WORK REQUEST: Copy all lines of the listing that include the string "Gerber".

INFORMATION SUPPLIED:
= Beginning of Section =
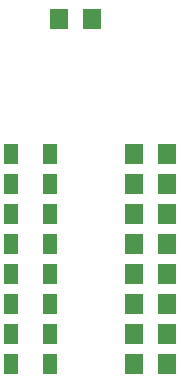
<source format=gbr>
G04 EAGLE Gerber RS-274X export*
G75*
%MOMM*%
%FSLAX34Y34*%
%LPD*%
%INSolderpaste Bottom*%
%IPPOS*%
%AMOC8*
5,1,8,0,0,1.08239X$1,22.5*%
G01*
%ADD10R,1.200000X1.800000*%
%ADD11R,1.600000X1.800000*%


D10*
X753100Y292100D03*
X720100Y292100D03*
X753100Y190500D03*
X720100Y190500D03*
X753100Y317500D03*
X720100Y317500D03*
X753100Y215900D03*
X720100Y215900D03*
X753100Y165100D03*
X720100Y165100D03*
X753100Y266700D03*
X720100Y266700D03*
X753100Y241300D03*
X720100Y241300D03*
X753100Y342900D03*
X720100Y342900D03*
D11*
X824200Y165100D03*
X852200Y165100D03*
X824200Y241300D03*
X852200Y241300D03*
X824200Y266700D03*
X852200Y266700D03*
X824200Y342900D03*
X852200Y342900D03*
X824200Y292100D03*
X852200Y292100D03*
X824200Y190500D03*
X852200Y190500D03*
X824200Y215900D03*
X852200Y215900D03*
X824200Y317500D03*
X852200Y317500D03*
X788700Y457200D03*
X760700Y457200D03*
M02*

</source>
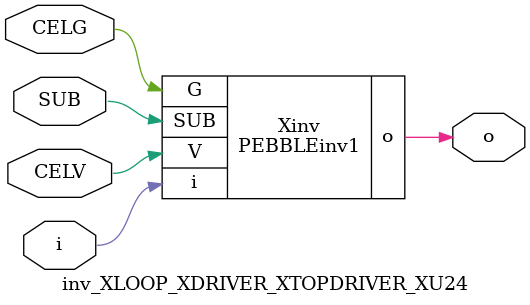
<source format=v>



module PEBBLEinv1 ( o, G, SUB, V, i );

  input V;
  input i;
  input G;
  output o;
  input SUB;
endmodule

//Celera Confidential Do Not Copy inv_XLOOP_XDRIVER_XTOPDRIVER_XU24
//Celera Confidential Symbol Generator
//5V Inverter
module inv_XLOOP_XDRIVER_XTOPDRIVER_XU24 (CELV,CELG,i,o,SUB);
input CELV;
input CELG;
input i;
input SUB;
output o;

//Celera Confidential Do Not Copy inv
PEBBLEinv1 Xinv(
.V (CELV),
.i (i),
.o (o),
.SUB (SUB),
.G (CELG)
);
//,diesize,PEBBLEinv1

//Celera Confidential Do Not Copy Module End
//Celera Schematic Generator
endmodule

</source>
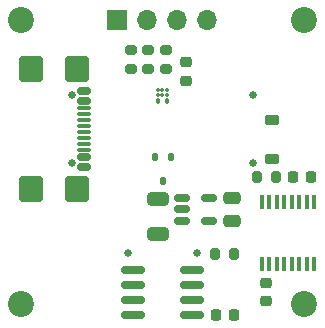
<source format=gbr>
%TF.GenerationSoftware,KiCad,Pcbnew,8.0.7*%
%TF.CreationDate,2024-12-28T17:49:01+01:00*%
%TF.ProjectId,usb-c-power-meter,7573622d-632d-4706-9f77-65722d6d6574,rev?*%
%TF.SameCoordinates,Original*%
%TF.FileFunction,Soldermask,Top*%
%TF.FilePolarity,Negative*%
%FSLAX46Y46*%
G04 Gerber Fmt 4.6, Leading zero omitted, Abs format (unit mm)*
G04 Created by KiCad (PCBNEW 8.0.7) date 2024-12-28 17:49:01*
%MOMM*%
%LPD*%
G01*
G04 APERTURE LIST*
G04 Aperture macros list*
%AMRoundRect*
0 Rectangle with rounded corners*
0 $1 Rounding radius*
0 $2 $3 $4 $5 $6 $7 $8 $9 X,Y pos of 4 corners*
0 Add a 4 corners polygon primitive as box body*
4,1,4,$2,$3,$4,$5,$6,$7,$8,$9,$2,$3,0*
0 Add four circle primitives for the rounded corners*
1,1,$1+$1,$2,$3*
1,1,$1+$1,$4,$5*
1,1,$1+$1,$6,$7*
1,1,$1+$1,$8,$9*
0 Add four rect primitives between the rounded corners*
20,1,$1+$1,$2,$3,$4,$5,0*
20,1,$1+$1,$4,$5,$6,$7,0*
20,1,$1+$1,$6,$7,$8,$9,0*
20,1,$1+$1,$8,$9,$2,$3,0*%
G04 Aperture macros list end*
%ADD10RoundRect,0.225000X0.225000X0.250000X-0.225000X0.250000X-0.225000X-0.250000X0.225000X-0.250000X0*%
%ADD11RoundRect,0.150000X0.825000X0.150000X-0.825000X0.150000X-0.825000X-0.150000X0.825000X-0.150000X0*%
%ADD12RoundRect,0.150000X-0.512500X-0.150000X0.512500X-0.150000X0.512500X0.150000X-0.512500X0.150000X0*%
%ADD13RoundRect,0.225000X0.250000X-0.225000X0.250000X0.225000X-0.250000X0.225000X-0.250000X-0.225000X0*%
%ADD14R,1.700000X1.700000*%
%ADD15O,1.700000X1.700000*%
%ADD16RoundRect,0.200000X0.200000X0.275000X-0.200000X0.275000X-0.200000X-0.275000X0.200000X-0.275000X0*%
%ADD17RoundRect,0.200000X0.275000X-0.200000X0.275000X0.200000X-0.275000X0.200000X-0.275000X-0.200000X0*%
%ADD18RoundRect,0.062500X0.125000X0.177000X-0.125000X0.177000X-0.125000X-0.177000X0.125000X-0.177000X0*%
%ADD19RoundRect,0.068750X0.068750X0.068750X-0.068750X0.068750X-0.068750X-0.068750X0.068750X-0.068750X0*%
%ADD20RoundRect,0.250000X-0.475000X0.250000X-0.475000X-0.250000X0.475000X-0.250000X0.475000X0.250000X0*%
%ADD21RoundRect,0.250000X-0.650000X0.325000X-0.650000X-0.325000X0.650000X-0.325000X0.650000X0.325000X0*%
%ADD22RoundRect,0.225000X0.375000X-0.225000X0.375000X0.225000X-0.375000X0.225000X-0.375000X-0.225000X0*%
%ADD23C,2.200000*%
%ADD24C,0.650000*%
%ADD25RoundRect,0.150000X-0.425000X0.150000X-0.425000X-0.150000X0.425000X-0.150000X0.425000X0.150000X0*%
%ADD26RoundRect,0.075000X-0.500000X0.075000X-0.500000X-0.075000X0.500000X-0.075000X0.500000X0.075000X0*%
%ADD27RoundRect,0.250000X-0.750000X0.840000X-0.750000X-0.840000X0.750000X-0.840000X0.750000X0.840000X0*%
%ADD28RoundRect,0.112500X0.112500X0.237500X-0.112500X0.237500X-0.112500X-0.237500X0.112500X-0.237500X0*%
%ADD29R,0.400000X1.200000*%
G04 APERTURE END LIST*
D10*
%TO.C,C6*%
X160250000Y-123100000D03*
X158700000Y-123100000D03*
%TD*%
D11*
%TO.C,U4*%
X156675000Y-123105000D03*
X156675000Y-121835000D03*
X156675000Y-120565000D03*
X156675000Y-119295000D03*
X151725000Y-119295000D03*
X151725000Y-120565000D03*
X151725000Y-121835000D03*
X151725000Y-123105000D03*
%TD*%
D12*
%TO.C,U2*%
X155862500Y-113250000D03*
X155862500Y-114200000D03*
X155862500Y-115150000D03*
X158137500Y-115150000D03*
X158137500Y-113250000D03*
%TD*%
D13*
%TO.C,C1*%
X156200000Y-103300000D03*
X156200000Y-101750000D03*
%TD*%
D10*
%TO.C,C4*%
X166769000Y-111440000D03*
X165219000Y-111440000D03*
%TD*%
D14*
%TO.C,J3*%
X150390000Y-98200000D03*
D15*
X152930000Y-98200000D03*
X155470000Y-98200000D03*
X158010000Y-98200000D03*
%TD*%
D16*
%TO.C,R8*%
X163821000Y-111440000D03*
X162171000Y-111440000D03*
%TD*%
D17*
%TO.C,R7*%
X151500000Y-102350000D03*
X151500000Y-100700000D03*
%TD*%
D16*
%TO.C,R9*%
X160290400Y-117942400D03*
X158640400Y-117942400D03*
%TD*%
D18*
%TO.C,U3*%
X154587000Y-105000000D03*
X153813000Y-105000000D03*
D19*
X154600000Y-104498000D03*
X154200000Y-104498000D03*
X153800000Y-104498000D03*
X154600000Y-104098000D03*
X154200000Y-104098000D03*
X153800000Y-104098000D03*
%TD*%
D20*
%TO.C,C5*%
X160062800Y-113268800D03*
X160062800Y-115168800D03*
%TD*%
D21*
%TO.C,C3*%
X153789000Y-113345000D03*
X153789000Y-116295000D03*
%TD*%
D17*
%TO.C,R5*%
X154500000Y-102350000D03*
X154500000Y-100700000D03*
%TD*%
D22*
%TO.C,D3*%
X163441000Y-109916000D03*
X163441000Y-106616000D03*
%TD*%
D23*
%TO.C,H2*%
X166200000Y-98200000D03*
%TD*%
D24*
%TO.C,J1*%
X146505000Y-104510000D03*
X146505000Y-110290000D03*
D25*
X147580000Y-104200000D03*
X147580000Y-105000000D03*
D26*
X147580000Y-106150000D03*
X147580000Y-107150000D03*
X147580000Y-107650000D03*
X147580000Y-108650000D03*
D25*
X147580000Y-109800000D03*
X147580000Y-110600000D03*
X147580000Y-110600000D03*
X147580000Y-109800000D03*
D26*
X147580000Y-109150000D03*
X147580000Y-108150000D03*
X147580000Y-106650000D03*
X147580000Y-105650000D03*
D25*
X147580000Y-105000000D03*
X147580000Y-104200000D03*
D27*
X147005000Y-102290000D03*
X143075000Y-102290000D03*
X147005000Y-112510000D03*
X143075000Y-112510000D03*
%TD*%
D28*
%TO.C,D2*%
X154900000Y-109800000D03*
X153600000Y-109800000D03*
X154250000Y-111800000D03*
%TD*%
D13*
%TO.C,C2*%
X163000000Y-121950000D03*
X163000000Y-120400000D03*
%TD*%
D23*
%TO.C,H3*%
X142200000Y-122200000D03*
%TD*%
%TO.C,H1*%
X142200000Y-98200000D03*
%TD*%
D17*
%TO.C,R6*%
X153000000Y-102350000D03*
X153000000Y-100700000D03*
%TD*%
D23*
%TO.C,H4*%
X166200000Y-122200000D03*
%TD*%
D29*
%TO.C,U1*%
X162595000Y-118800000D03*
X163230000Y-118800000D03*
X163865000Y-118800000D03*
X164500000Y-118800000D03*
X165135000Y-118800000D03*
X165770000Y-118800000D03*
X166405000Y-118800000D03*
X167040000Y-118800000D03*
X167040000Y-113600000D03*
X166405000Y-113600000D03*
X165770000Y-113600000D03*
X165135000Y-113600000D03*
X164500000Y-113600000D03*
X163865000Y-113600000D03*
X163230000Y-113600000D03*
X162595000Y-113600000D03*
%TD*%
D24*
%TO.C,J4*%
X161870000Y-104510000D03*
X161870000Y-110290000D03*
%TD*%
%TO.C,J2*%
X157090000Y-117895000D03*
X151310000Y-117895000D03*
%TD*%
M02*

</source>
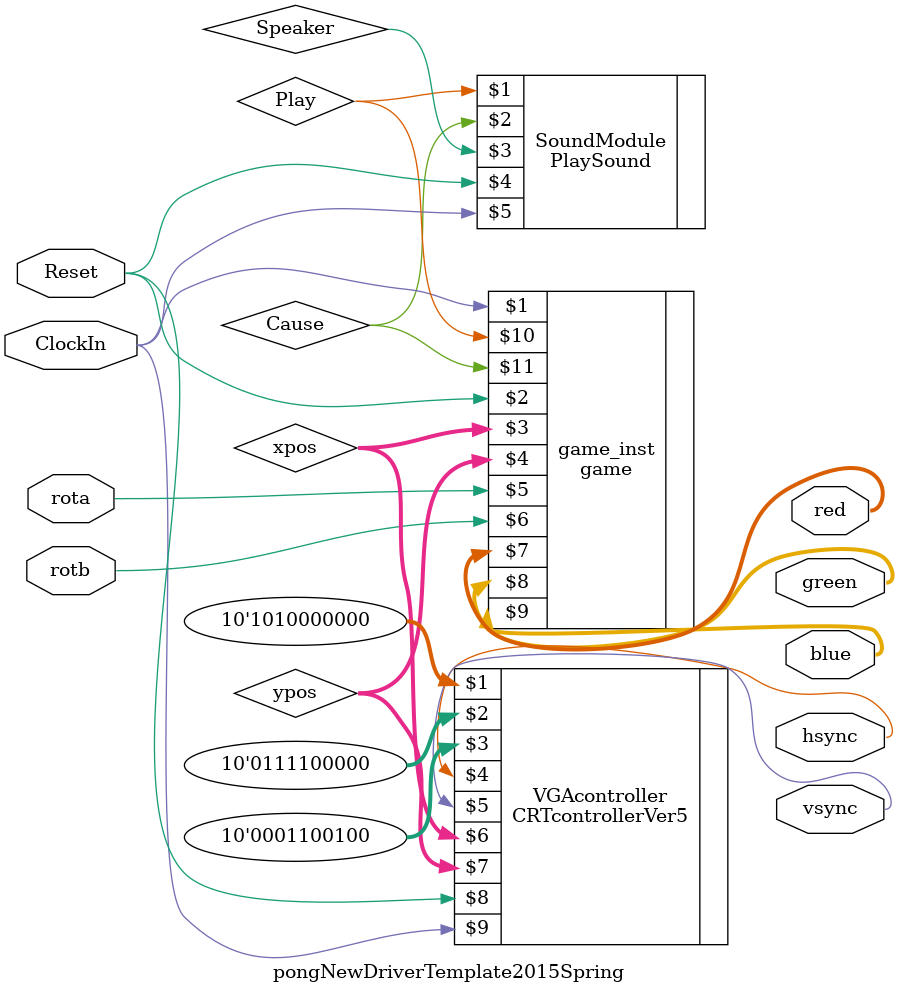
<source format=v>
`timescale 1ns / 1ps

module pongNewDriverTemplate2015Spring(ClockIn,Reset,rota,rotb,red,green,blue,hsync,vsync);
input ClockIn,Reset,rota,rotb;
output [2:0] red, green;
output [1:0] blue;
output hsync, vsync;
wire [9:0] xpos;
wire [9:0] ypos;
wire Play, Cause;

parameter [9:0] NumberofPixels=10'd640, NumberofLines=10'd480, SystemClock=10'd100; //MHz 

//module CRTcontrollerVer5(Xresolution, Yresolution, SystemClock, hsync, vsync, xposition, yposition, reset, clock);
CRTcontrollerVer5 VGAcontroller(NumberofPixels, NumberofLines, SystemClock, 
     hsync, vsync, xpos, ypos, Reset, ClockIn);
PlaySound SoundModule(Play, Cause, Speaker, Reset, ClockIn);
//game game_inst(Clock, Reset, xpos, ypos, rota, rotb, red, green, blue);
game game_inst(ClockIn, Reset, xpos, ypos, rota, rotb, red, green, blue, Play, Cause);
					
endmodule

</source>
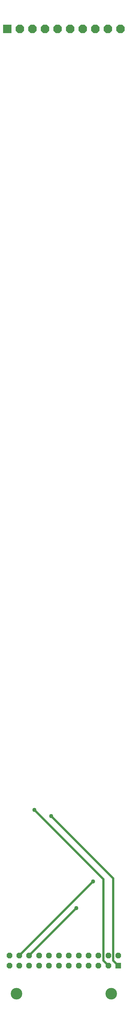
<source format=gbl>
G04 Layer_Physical_Order=2*
G04 Layer_Color=16711680*
%FSLAX25Y25*%
%MOIN*%
G70*
G01*
G75*
%ADD10C,0.02500*%
%ADD11C,0.13780*%
%ADD12P,0.07458X8X202.5*%
%ADD13R,0.06890X0.06890*%
%ADD14R,0.10000X0.10000*%
%ADD15P,0.10824X8X22.5*%
%ADD16C,0.05000*%
D10*
X47300Y63350D02*
Y160200D01*
X-35000Y242500D02*
X47300Y160200D01*
X-15000Y235000D02*
X59000Y161000D01*
Y63461D02*
Y161000D01*
Y63461D02*
X64961Y57500D01*
X-41339Y69311D02*
X15000Y125650D01*
X-53150Y69311D02*
X35020Y157480D01*
X47300Y63350D02*
X53150Y57500D01*
D11*
X-56457Y23917D02*
D03*
X56457D02*
D03*
D12*
X-64961Y69311D02*
D03*
X-53150D02*
D03*
X-41339D02*
D03*
X-29528D02*
D03*
X-17717D02*
D03*
X-5906D02*
D03*
X5906D02*
D03*
X17717D02*
D03*
X29528D02*
D03*
X41339D02*
D03*
X53150D02*
D03*
X64961D02*
D03*
X-64961Y57500D02*
D03*
X-53150D02*
D03*
X-41339D02*
D03*
X-29528D02*
D03*
X-17717D02*
D03*
X-5906D02*
D03*
X5906D02*
D03*
X17717D02*
D03*
X29528D02*
D03*
X41339D02*
D03*
X53150D02*
D03*
D13*
X64961D02*
D03*
D14*
X-67500Y1170000D02*
D03*
D15*
X-52500D02*
D03*
X-37500D02*
D03*
X-22500D02*
D03*
X-7500D02*
D03*
X7500D02*
D03*
X22500D02*
D03*
X37500D02*
D03*
X52500D02*
D03*
X67500D02*
D03*
D16*
X15000Y125650D02*
D03*
X35020Y157480D02*
D03*
X-15000Y235000D02*
D03*
X-35000Y242500D02*
D03*
M02*

</source>
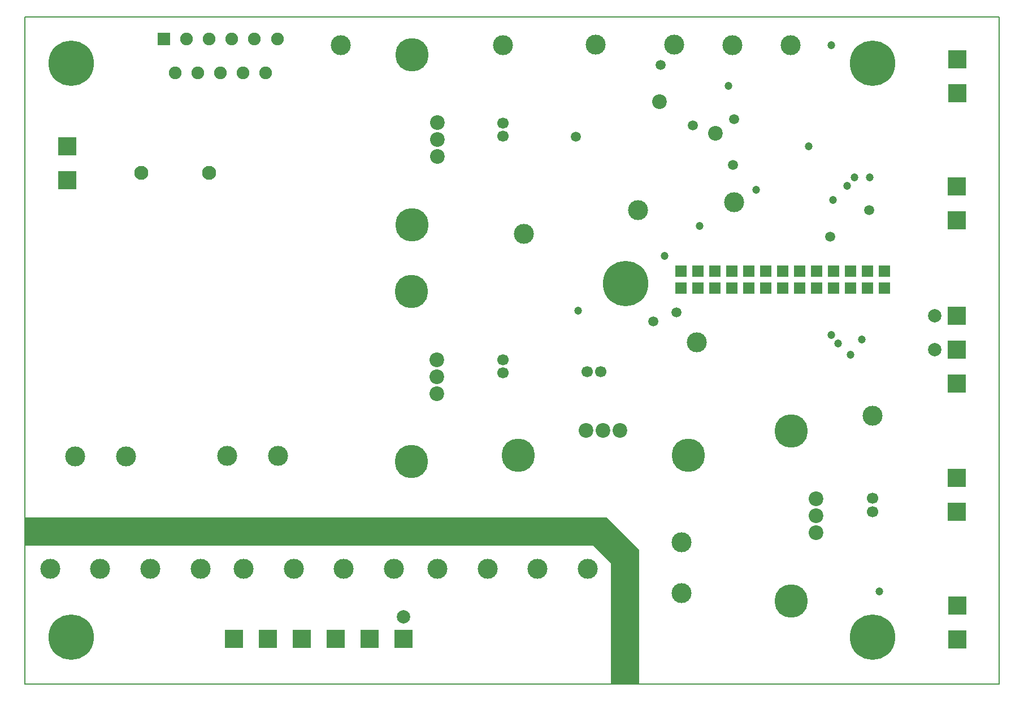
<source format=gbr>
%FSLAX23Y23*%
%MOIN*%
G04 EasyPC Gerber Version 17.0 Build 3379 *
%ADD19R,0.07087X0.07087*%
%ADD70R,0.07480X0.07480*%
%ADD15R,0.11024X0.11024*%
%ADD10C,0.00500*%
%ADD11C,0.04724*%
%ADD22C,0.05906*%
%ADD18C,0.06693*%
%ADD71C,0.07480*%
%ADD16C,0.07874*%
%ADD20C,0.08268*%
%ADD13C,0.08661*%
%ADD17C,0.08661*%
%ADD14C,0.11811*%
%ADD136C,0.19685*%
%ADD12C,0.26772*%
X0Y0D02*
D02*
D10*
X3Y35D02*
X5750D01*
Y3970*
X3*
Y35*
X3625D02*
X3465D01*
Y747*
X3356Y855*
X3*
Y1015*
X3433*
X3625Y823*
Y35*
G36*
X3465*
Y747*
X3356Y855*
X3*
Y1015*
X3433*
X3625Y823*
Y35*
G37*
D02*
D11*
X3267Y2237D03*
X3776Y2561D03*
X3982Y2737D03*
X4155Y3563D03*
X4318Y2950D03*
X4628Y3208D03*
X4759Y2095D03*
Y3803D03*
X4769Y2892D03*
X4801Y2043D03*
X4852Y2975D03*
X4874Y1976D03*
X4897Y3025D03*
X4939Y2067D03*
X4988Y3023D03*
X5045Y579D03*
D02*
D12*
X278Y311D03*
Y3696D03*
X3546Y2397D03*
X5003Y311D03*
Y3696D03*
D02*
D13*
X3748Y3469D03*
X4076Y3283D03*
D02*
D14*
X153Y714D03*
X300Y1378D03*
X448Y714D03*
X600Y1378D03*
X744Y714D03*
X1039D03*
X1197Y1381D03*
X1295Y714D03*
X1497Y1381D03*
X1590Y714D03*
X1868Y3803D03*
X1885Y714D03*
X2181D03*
X2437D03*
X2732D03*
X2824Y3803D03*
X2946Y2691D03*
X3027Y714D03*
X3322D03*
X3371Y3807D03*
X3620Y2830D03*
X3834Y3806D03*
X3876Y570D03*
Y870D03*
X3968Y2052D03*
X4177Y3804D03*
X4187Y2878D03*
X4519Y3804D03*
X5005Y1617D03*
D02*
D15*
X252Y3007D03*
Y3207D03*
X1237Y300D03*
X1437D03*
X1637D03*
X1837D03*
X2037D03*
X2237D03*
X5500Y1052D03*
Y1252D03*
Y1808D03*
Y2008D03*
Y2208D03*
Y2772D03*
Y2972D03*
X5502Y296D03*
Y496D03*
Y3520D03*
Y3720D03*
D02*
D16*
X2237Y431D03*
X5369Y2008D03*
X5369Y2208D03*
D02*
D17*
X2435Y1748D03*
Y1848D03*
Y1948D03*
X2436Y3146D03*
Y3246D03*
Y3346D03*
X3315Y1532D03*
X3415D03*
X3515D03*
X4671Y926D03*
Y1026D03*
Y1126D03*
D02*
D18*
X2822Y1870D03*
Y1948D03*
X2824Y3266D03*
Y3345D03*
X3320Y1878D03*
X3399D03*
X5004Y1051D03*
Y1129D03*
D02*
D19*
X3872Y2372D03*
Y2472D03*
X3972Y2372D03*
Y2472D03*
X4072Y2372D03*
Y2472D03*
X4172Y2372D03*
Y2472D03*
X4272Y2372D03*
Y2472D03*
X4372Y2372D03*
Y2472D03*
X4472Y2372D03*
Y2472D03*
X4572Y2372D03*
Y2472D03*
X4672Y2372D03*
Y2472D03*
X4772Y2372D03*
Y2472D03*
X4872Y2372D03*
Y2472D03*
X4972Y2372D03*
Y2472D03*
X5072Y2372D03*
Y2472D03*
D02*
D70*
X822Y3839D03*
D02*
D71*
X889Y3639D03*
X956Y3839D03*
X1023Y3639D03*
X1090Y3839D03*
X1157Y3639D03*
X1224Y3839D03*
X1291Y3639D03*
X1358Y3839D03*
X1425Y3639D03*
X1492Y3839D03*
D02*
D20*
X689Y3050D03*
X1089D03*
D02*
D22*
X3252Y3263D03*
X3711Y2173D03*
X3753Y3686D03*
X3846Y2227D03*
X3945Y3329D03*
X4179Y3098D03*
X4187Y3366D03*
X4753Y2673D03*
X4985Y2829D03*
D02*
D136*
X2285Y1346D03*
Y2350D03*
X2286Y2744D03*
Y3748D03*
X2913Y1383D03*
X3917D03*
X4522Y524D03*
Y1528D03*
X0Y0D02*
M02*

</source>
= End of Section =
EXPECTED ANSWER:
G04 EAGLE Gerber RS-274X export*
G04 Gerber Fmt 4.6, Leading zero omitted, Abs format (unit mm)*
G04 EasyPC Gerber Version 17.0 Build 3379 *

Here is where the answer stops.